2 -Caso não seja possível avaliar a distinção das variedades com base nos caracteres referidos no número anterior, deve ser apresentada a descrição completa da variedade, igualmente de acordo com o previsto nos anexos i e ii do Decreto-Lei n.º 154/2004, de 30 de Junho.
3 -Para a avaliação da homogeneidade, é aplicável o disposto nos anexos i e ii do Decreto-Lei n.º 154/2004, de 30 de Junho, sendo que, se a homogeneidade for estabelecida com base em plantas fora do tipo, deve aplicar-se uma norma de população de 10 % e uma probabilidade de admissão de, pelo menos, 90 %.

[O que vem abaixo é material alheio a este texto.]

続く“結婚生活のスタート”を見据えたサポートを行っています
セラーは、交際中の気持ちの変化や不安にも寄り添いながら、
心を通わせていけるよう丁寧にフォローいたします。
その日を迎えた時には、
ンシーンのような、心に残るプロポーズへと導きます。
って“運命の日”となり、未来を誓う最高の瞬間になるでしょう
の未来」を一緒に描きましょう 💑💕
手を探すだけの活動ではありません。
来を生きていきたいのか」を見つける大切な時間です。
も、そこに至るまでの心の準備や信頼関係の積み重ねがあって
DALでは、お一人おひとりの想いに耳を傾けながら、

4 -Em derrogação do disposto no número anterior, quando o nível da homogeneidade for estabelecido com base em plantas fora do tipo, aplica-se a norma de população de 10 % e uma probabilidade de admissão de, pelo menos, 90 %.
5 -A DGADR pode aceitar a apresentação de resultados de ensaios não oficiais, desde que realizados de acordo com o disposto nos números anteriores.